[Stored records]
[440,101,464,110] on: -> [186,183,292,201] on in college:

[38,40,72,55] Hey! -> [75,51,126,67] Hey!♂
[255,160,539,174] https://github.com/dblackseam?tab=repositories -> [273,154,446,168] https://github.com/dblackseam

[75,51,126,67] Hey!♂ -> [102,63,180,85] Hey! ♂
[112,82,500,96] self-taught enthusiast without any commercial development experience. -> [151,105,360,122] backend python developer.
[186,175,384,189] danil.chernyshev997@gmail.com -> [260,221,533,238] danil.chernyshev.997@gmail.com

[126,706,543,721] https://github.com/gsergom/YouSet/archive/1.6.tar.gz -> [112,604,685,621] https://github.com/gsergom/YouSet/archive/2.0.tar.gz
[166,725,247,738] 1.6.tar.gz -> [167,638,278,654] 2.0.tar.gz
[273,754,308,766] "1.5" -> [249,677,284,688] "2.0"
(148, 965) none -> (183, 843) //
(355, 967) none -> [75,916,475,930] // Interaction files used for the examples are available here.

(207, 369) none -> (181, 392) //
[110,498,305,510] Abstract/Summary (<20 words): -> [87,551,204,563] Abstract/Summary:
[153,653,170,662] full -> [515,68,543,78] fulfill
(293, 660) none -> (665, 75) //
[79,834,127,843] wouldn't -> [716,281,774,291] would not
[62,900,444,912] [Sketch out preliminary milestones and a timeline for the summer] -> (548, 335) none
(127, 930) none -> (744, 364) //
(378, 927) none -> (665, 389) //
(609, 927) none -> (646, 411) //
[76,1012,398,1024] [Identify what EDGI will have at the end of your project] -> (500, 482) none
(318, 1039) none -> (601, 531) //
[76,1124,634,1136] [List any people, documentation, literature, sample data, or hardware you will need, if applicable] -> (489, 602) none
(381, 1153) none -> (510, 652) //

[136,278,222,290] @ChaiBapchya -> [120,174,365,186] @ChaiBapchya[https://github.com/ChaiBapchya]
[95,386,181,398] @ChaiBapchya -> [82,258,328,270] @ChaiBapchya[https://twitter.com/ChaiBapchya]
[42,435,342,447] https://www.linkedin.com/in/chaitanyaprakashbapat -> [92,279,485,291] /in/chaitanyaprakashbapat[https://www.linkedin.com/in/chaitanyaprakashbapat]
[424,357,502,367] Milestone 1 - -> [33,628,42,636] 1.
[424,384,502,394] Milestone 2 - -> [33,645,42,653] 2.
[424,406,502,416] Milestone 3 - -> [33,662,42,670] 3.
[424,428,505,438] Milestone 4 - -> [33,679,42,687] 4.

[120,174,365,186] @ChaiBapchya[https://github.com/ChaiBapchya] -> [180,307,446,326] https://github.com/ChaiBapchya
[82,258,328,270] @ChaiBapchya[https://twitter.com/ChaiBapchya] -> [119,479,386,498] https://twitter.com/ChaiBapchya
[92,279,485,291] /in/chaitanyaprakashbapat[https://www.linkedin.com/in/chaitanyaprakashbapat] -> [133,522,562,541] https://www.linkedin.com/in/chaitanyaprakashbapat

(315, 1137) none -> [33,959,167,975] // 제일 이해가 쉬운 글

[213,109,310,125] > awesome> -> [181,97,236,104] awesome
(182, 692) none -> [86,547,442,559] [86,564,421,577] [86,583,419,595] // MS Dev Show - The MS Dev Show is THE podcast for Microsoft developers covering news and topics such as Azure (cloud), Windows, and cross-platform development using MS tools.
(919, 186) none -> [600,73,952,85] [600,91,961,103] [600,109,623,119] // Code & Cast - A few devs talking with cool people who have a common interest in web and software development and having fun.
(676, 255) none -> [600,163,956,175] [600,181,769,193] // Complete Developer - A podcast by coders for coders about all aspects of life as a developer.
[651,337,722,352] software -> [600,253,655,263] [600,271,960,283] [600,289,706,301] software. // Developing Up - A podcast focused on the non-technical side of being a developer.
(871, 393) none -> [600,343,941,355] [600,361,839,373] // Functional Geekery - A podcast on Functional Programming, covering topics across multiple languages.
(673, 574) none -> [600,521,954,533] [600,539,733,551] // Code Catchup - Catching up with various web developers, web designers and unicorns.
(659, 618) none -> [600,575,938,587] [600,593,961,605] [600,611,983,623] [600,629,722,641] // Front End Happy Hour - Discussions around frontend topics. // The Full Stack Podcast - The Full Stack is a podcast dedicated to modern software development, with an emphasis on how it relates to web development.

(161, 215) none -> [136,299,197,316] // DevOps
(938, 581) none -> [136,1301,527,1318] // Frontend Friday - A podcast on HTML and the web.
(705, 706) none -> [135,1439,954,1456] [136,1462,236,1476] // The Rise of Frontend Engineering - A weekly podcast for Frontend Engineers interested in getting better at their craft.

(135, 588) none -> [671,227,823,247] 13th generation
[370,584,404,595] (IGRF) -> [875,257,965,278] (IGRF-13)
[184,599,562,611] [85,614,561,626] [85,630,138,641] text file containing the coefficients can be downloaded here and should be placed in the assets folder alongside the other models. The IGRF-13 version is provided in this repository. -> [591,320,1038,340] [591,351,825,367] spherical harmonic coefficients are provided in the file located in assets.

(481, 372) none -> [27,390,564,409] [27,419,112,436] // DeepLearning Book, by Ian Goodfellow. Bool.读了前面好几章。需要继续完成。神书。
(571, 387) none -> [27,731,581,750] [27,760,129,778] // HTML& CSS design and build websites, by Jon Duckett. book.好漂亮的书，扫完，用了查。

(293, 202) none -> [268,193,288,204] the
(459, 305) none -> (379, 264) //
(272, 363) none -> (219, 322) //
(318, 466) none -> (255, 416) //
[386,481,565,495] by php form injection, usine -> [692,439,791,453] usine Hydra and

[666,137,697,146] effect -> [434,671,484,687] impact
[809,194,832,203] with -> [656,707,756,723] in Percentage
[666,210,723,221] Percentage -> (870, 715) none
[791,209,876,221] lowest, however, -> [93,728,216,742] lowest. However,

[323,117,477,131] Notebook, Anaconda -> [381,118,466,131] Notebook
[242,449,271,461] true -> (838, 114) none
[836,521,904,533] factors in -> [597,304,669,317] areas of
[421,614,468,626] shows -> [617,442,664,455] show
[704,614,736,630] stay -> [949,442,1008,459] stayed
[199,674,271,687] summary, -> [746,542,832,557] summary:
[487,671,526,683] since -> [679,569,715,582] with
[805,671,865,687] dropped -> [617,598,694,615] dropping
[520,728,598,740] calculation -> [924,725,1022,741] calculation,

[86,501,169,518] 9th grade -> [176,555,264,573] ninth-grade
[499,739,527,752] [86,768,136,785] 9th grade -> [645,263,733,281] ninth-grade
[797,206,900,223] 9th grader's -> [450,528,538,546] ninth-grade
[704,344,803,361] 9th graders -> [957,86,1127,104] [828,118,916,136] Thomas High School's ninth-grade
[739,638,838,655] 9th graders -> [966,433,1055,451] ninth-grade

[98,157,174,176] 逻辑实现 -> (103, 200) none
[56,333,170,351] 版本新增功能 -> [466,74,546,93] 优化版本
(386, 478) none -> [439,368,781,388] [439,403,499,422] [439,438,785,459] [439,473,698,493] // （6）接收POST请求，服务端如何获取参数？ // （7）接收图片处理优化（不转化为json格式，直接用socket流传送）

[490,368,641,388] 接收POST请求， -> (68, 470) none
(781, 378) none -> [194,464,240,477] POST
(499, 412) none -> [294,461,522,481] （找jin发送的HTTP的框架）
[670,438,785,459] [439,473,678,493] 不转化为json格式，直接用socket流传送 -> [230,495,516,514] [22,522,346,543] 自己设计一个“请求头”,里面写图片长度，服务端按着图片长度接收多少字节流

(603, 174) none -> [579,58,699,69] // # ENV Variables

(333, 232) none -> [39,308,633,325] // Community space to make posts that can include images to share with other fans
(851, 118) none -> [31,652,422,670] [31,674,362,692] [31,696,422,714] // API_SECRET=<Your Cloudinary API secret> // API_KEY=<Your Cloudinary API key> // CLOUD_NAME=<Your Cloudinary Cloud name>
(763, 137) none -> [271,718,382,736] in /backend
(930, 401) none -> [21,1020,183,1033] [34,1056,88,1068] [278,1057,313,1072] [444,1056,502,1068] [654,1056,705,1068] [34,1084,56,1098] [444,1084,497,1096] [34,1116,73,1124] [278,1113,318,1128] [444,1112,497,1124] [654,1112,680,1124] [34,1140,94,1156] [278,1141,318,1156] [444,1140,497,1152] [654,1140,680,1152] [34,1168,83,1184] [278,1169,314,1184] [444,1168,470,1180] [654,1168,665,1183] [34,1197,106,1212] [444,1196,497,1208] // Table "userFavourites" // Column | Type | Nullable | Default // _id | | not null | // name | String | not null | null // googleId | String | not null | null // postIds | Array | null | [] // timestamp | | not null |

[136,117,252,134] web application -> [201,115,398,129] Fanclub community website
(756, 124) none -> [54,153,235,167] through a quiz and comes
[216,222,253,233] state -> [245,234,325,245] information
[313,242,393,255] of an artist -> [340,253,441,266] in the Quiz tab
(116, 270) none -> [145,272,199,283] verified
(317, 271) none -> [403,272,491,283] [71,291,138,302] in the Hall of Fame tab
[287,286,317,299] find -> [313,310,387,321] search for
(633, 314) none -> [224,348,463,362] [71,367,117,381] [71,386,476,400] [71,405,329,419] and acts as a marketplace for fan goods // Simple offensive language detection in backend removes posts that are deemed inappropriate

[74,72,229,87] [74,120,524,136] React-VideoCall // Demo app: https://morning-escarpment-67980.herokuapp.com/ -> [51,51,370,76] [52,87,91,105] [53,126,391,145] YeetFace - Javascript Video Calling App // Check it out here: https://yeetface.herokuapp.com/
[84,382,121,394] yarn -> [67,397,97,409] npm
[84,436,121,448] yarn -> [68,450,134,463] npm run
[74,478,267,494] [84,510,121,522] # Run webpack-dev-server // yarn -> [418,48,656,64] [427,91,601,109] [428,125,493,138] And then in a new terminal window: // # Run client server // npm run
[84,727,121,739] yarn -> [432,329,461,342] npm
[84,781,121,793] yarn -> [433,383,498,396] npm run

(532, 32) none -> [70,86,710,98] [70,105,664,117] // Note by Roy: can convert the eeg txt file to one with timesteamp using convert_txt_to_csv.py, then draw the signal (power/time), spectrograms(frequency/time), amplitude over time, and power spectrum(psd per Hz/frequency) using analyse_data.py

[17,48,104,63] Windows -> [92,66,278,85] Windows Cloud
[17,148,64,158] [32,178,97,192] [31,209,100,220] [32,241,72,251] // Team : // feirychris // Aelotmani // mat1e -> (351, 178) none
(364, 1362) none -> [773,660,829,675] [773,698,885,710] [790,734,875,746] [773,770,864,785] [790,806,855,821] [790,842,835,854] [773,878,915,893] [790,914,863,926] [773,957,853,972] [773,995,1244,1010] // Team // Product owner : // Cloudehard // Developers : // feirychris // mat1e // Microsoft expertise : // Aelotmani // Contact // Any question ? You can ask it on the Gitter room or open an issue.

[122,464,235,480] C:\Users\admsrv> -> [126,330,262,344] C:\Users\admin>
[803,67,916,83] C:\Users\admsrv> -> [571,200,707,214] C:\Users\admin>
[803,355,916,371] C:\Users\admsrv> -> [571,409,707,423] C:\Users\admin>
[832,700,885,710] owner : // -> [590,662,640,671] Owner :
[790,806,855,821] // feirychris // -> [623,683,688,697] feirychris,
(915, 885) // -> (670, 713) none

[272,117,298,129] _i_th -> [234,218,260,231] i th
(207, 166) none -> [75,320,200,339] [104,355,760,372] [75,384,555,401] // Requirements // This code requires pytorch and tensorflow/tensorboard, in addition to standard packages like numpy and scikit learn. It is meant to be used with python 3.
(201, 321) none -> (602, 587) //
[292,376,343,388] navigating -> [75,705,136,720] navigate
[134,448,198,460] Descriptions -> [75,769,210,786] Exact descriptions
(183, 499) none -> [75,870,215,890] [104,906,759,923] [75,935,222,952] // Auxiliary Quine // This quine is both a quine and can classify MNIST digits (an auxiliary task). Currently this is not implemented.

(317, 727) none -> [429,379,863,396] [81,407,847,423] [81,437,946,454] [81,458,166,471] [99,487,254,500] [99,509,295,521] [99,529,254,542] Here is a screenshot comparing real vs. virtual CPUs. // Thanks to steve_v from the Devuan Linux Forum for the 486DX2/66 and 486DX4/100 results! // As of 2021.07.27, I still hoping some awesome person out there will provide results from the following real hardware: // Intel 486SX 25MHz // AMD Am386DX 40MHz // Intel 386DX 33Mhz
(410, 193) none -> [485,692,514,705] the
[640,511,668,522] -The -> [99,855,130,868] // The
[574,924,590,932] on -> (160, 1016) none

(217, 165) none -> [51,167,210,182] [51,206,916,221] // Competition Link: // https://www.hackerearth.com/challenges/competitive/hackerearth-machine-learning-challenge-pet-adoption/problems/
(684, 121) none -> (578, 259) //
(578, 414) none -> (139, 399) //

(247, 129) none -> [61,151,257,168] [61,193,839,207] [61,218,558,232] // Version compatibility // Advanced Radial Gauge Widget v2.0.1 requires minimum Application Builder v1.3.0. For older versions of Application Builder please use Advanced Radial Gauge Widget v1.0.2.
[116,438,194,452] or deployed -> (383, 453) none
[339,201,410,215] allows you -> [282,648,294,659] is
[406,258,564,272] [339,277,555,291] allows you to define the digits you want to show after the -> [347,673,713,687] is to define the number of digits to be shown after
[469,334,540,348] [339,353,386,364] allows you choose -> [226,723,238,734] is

What is required:
Repeat word for word the lines above that run from the line containing "[84,727,121,739] yarn ->" through the line containing "[134,448,198,460] Descriptions ->", both ends included, and nothing else.

Result of the task:
[84,727,121,739] yarn -> [432,329,461,342] npm
[84,781,121,793] yarn -> [433,383,498,396] npm run

(532, 32) none -> [70,86,710,98] [70,105,664,117] // Note by Roy: can convert the eeg txt file to one with timesteamp using convert_txt_to_csv.py, then draw the signal (power/time), spectrograms(frequency/time), amplitude over time, and power spectrum(psd per Hz/frequency) using analyse_data.py

[17,48,104,63] Windows -> [92,66,278,85] Windows Cloud
[17,148,64,158] [32,178,97,192] [31,209,100,220] [32,241,72,251] // Team : // feirychris // Aelotmani // mat1e -> (351, 178) none
(364, 1362) none -> [773,660,829,675] [773,698,885,710] [790,734,875,746] [773,770,864,785] [790,806,855,821] [790,842,835,854] [773,878,915,893] [790,914,863,926] [773,957,853,972] [773,995,1244,1010] // Team // Product owner : // Cloudehard // Developers : // feirychris // mat1e // Microsoft expertise : // Aelotmani // Contact // Any question ? You can ask it on the Gitter room or open an issue.

[122,464,235,480] C:\Users\admsrv> -> [126,330,262,344] C:\Users\admin>
[803,67,916,83] C:\Users\admsrv> -> [571,200,707,214] C:\Users\admin>
[803,355,916,371] C:\Users\admsrv> -> [571,409,707,423] C:\Users\admin>
[832,700,885,710] owner : // -> [590,662,640,671] Owner :
[790,806,855,821] // feirychris // -> [623,683,688,697] feirychris,
(915, 885) // -> (670, 713) none

[272,117,298,129] _i_th -> [234,218,260,231] i th
(207, 166) none -> [75,320,200,339] [104,355,760,372] [75,384,555,401] // Requirements // This code requires pytorch and tensorflow/tensorboard, in addition to standard packages like numpy and scikit learn. It is meant to be used with python 3.
(201, 321) none -> (602, 587) //
[292,376,343,388] navigating -> [75,705,136,720] navigate
[134,448,198,460] Descriptions -> [75,769,210,786] Exact descriptions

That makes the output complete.